= Mohawk Valley formula =

The Mohawk Valley formula is a plan for strikebreaking purportedly written by the president of the Remington Rand company James Rand, Jr. around the time of the Remington Rand strike at Ilion, New York in 1936–37.

The plan includes discrediting union leaders, frightening the public with the threat of violence, using local police and vigilantes to intimidate strikers, forming associations of "loyal employees" to influence public debate, fortifying workplaces, employing large numbers of replacement workers, and threatening to close the plant if work is not resumed.

The Remington Rand company did indeed ruthlessly suppress the strikes, as documented in a ruling by the National Labor Relations Board, and the plan has been accepted as a guide to the methods that were used. At least one source names the strikebreaker Pearl Bergoff and his so-called "Bergoff technique" as the origin of the formula. Rand and Bergoff were both indicted by the same federal grand jury for their roles in the Remington Rand strike.

Noam Chomsky has described the formula as the result of business owners' trend away from violent strikebreaking to a "scientific" approach based on propaganda. An essential feature of this approach is the identification of the management's interests with "Americanism", while labor activism is portrayed as the work of un-American outsiders. Workers are thus persuaded to turn against the activists and toward management to demonstrate their patriotism.

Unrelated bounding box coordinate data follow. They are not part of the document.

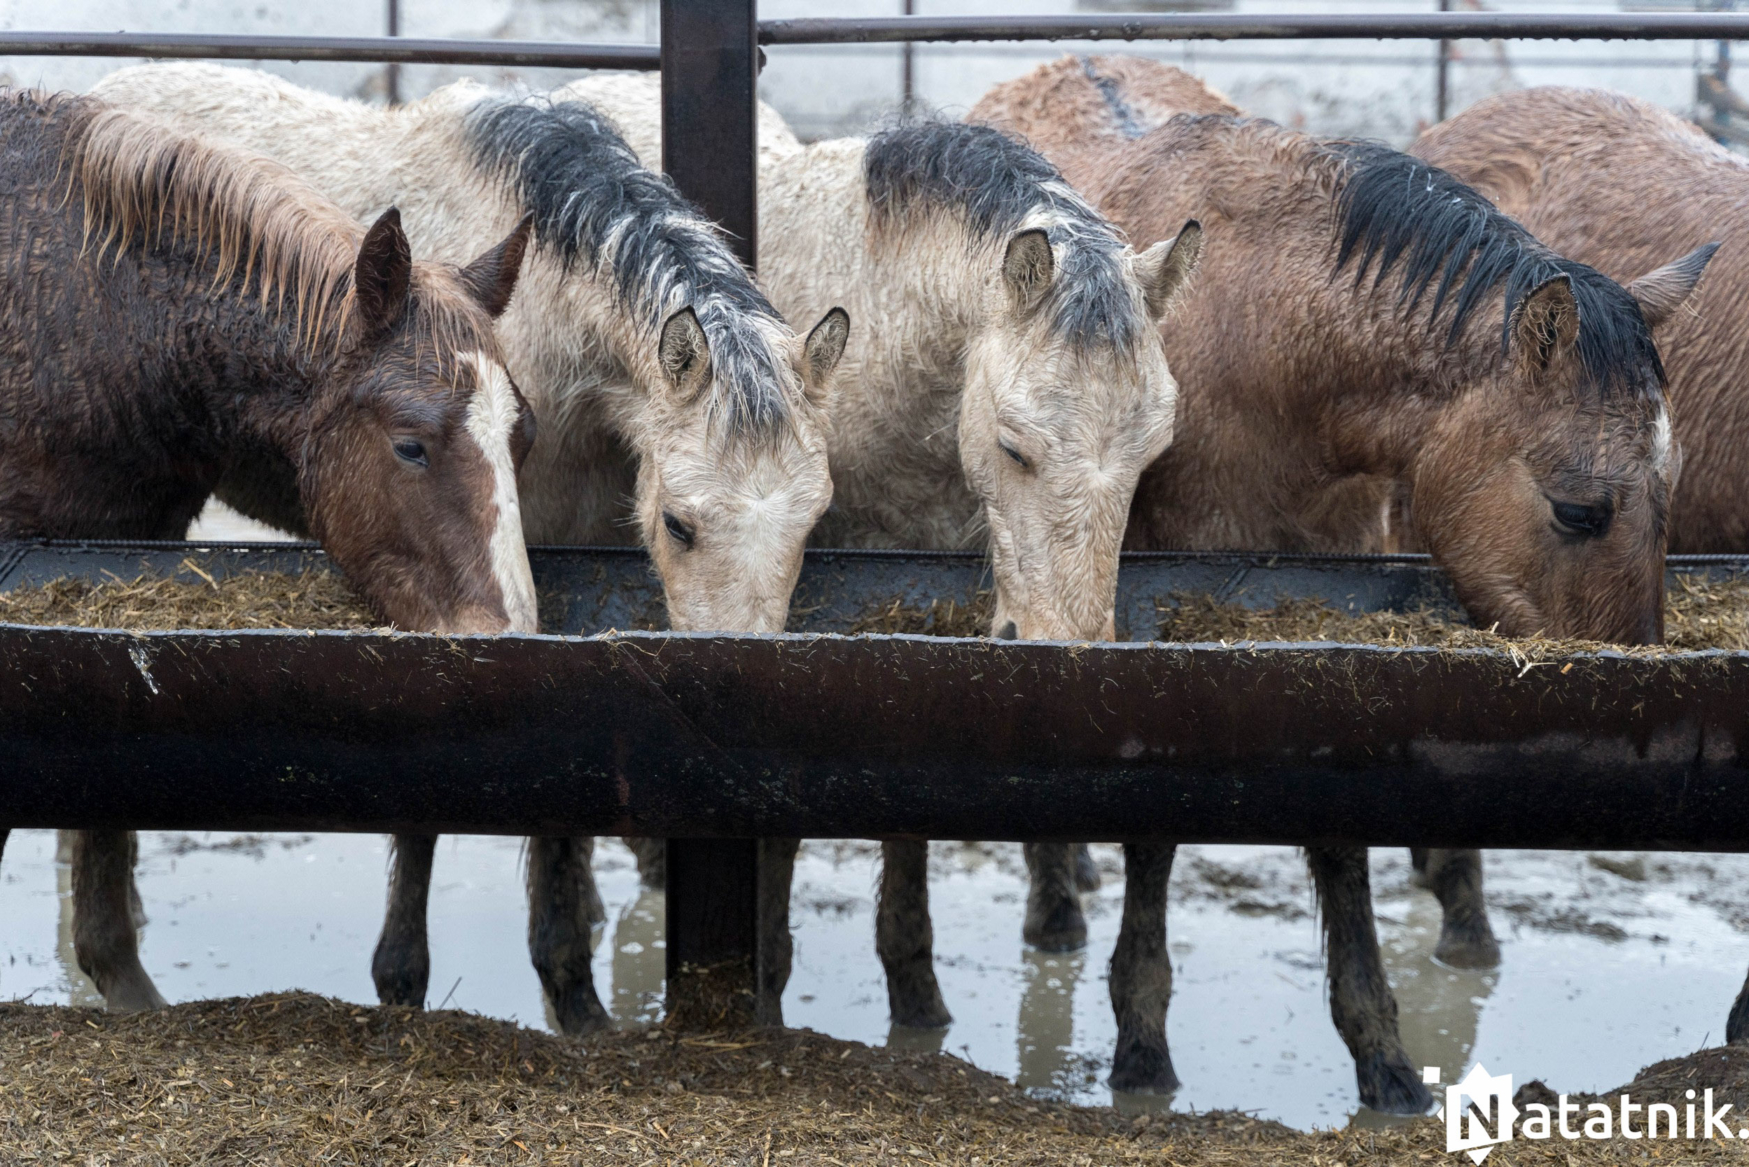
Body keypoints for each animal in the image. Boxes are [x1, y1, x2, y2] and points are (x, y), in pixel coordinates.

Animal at [979, 59, 1714, 1119]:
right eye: (1578, 511)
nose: (1638, 693)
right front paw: (1141, 1046)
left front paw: (1382, 1056)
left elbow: (1341, 838)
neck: (1265, 339)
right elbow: (1153, 836)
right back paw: (1054, 905)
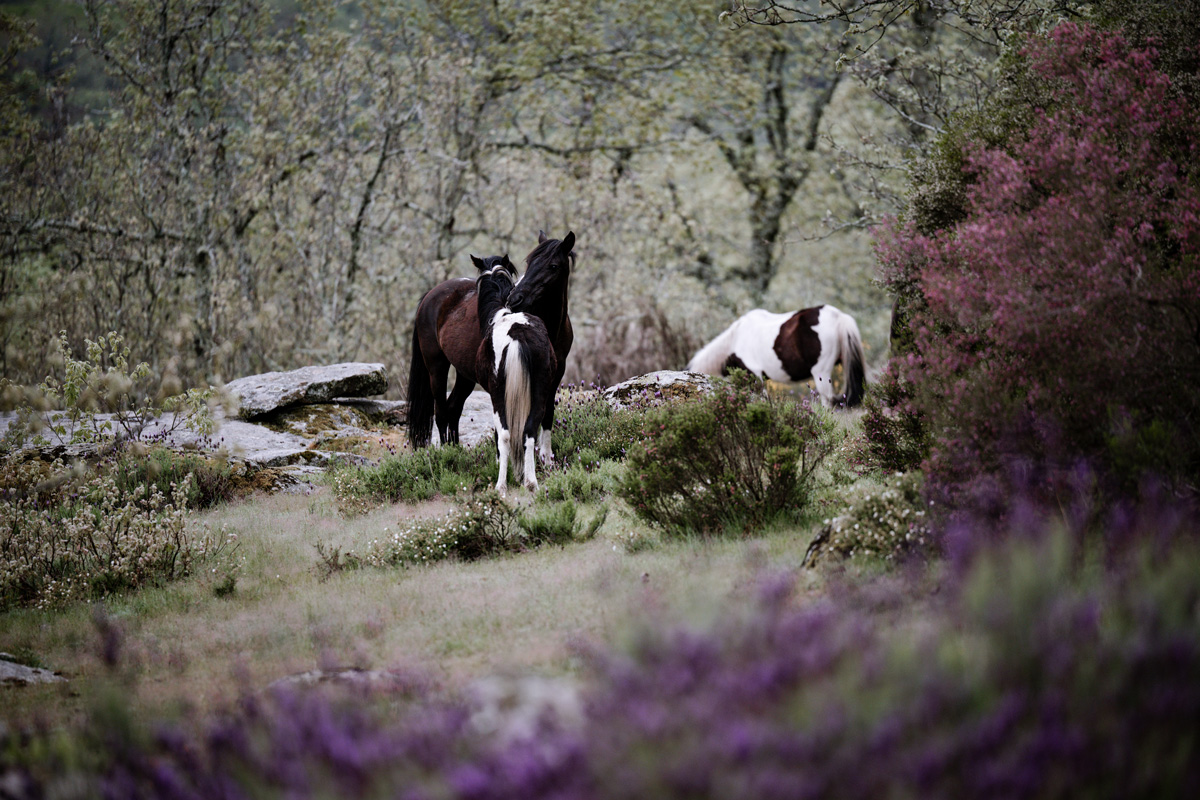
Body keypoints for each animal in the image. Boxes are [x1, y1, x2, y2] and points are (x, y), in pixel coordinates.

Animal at [406, 231, 576, 452]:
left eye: (553, 266)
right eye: (529, 263)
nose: (515, 299)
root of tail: (431, 294)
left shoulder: (554, 376)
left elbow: (546, 417)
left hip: (465, 374)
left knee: (453, 408)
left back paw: (456, 450)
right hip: (436, 367)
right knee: (441, 413)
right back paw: (446, 453)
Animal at [475, 261, 558, 492]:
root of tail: (517, 333)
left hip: (497, 394)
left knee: (505, 434)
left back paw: (501, 485)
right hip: (540, 390)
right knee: (528, 432)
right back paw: (530, 481)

==Elements of the formula==
The following is the text of the Mohawk Valley formula as written by the National Labor Relations Board:

1. When a strike is threatened, label the union leaders as "agitators" to discredit them with the public and their own followers. Conduct balloting under the foremen to ascertain the strength of the union and to make possible misrepresentation of the strikers as a small minority. Exert economic pressure through threats to move the plant, align bankers, real estate owners and businessmen into a "Citizens' Committee".
2. Raise high the banner of "law and order", thereby causing the community to mass legal and police weapons against imagined violence and to forget that employees have equal rights with others in the community.
3. Call a "mass meeting" to coordinate public sentiment against the strike and strengthen the Citizens' Committee.
4. Form a large police force to intimidate the strikers and exert a psychological effect. Utilize local police, state police, vigilantes and special deputies chosen, if possible, from other neighborhoods.
5. Convince the strikers their cause is hopeless with a "back-to-work" movement by a puppet association of so-called "loyal employees" secretly organized by the employer.
6. When enough applications are on hand, set a date for opening the plant by having such opening requested by the puppet "back-to-work" association.
7. Stage the "opening" theatrically by throwing open the gates and having the employees march in a mass protected by squads of armed police so as to dramatize and exaggerate the opening and heighten the demoralizing effect.
8. Demoralize the strikers with a continuing show of force. If necessary turn the locality into a warlike camp and barricade it from the outside world.
9. Close the publicity barrage on the theme that the plant is in full operation and the strikers are merely a minority attempting to interfere with the right to work. With this, the campaign is over—the employer has broken the strike.

A similar, although more nuanced and longer, version was published in The Nation in 1937.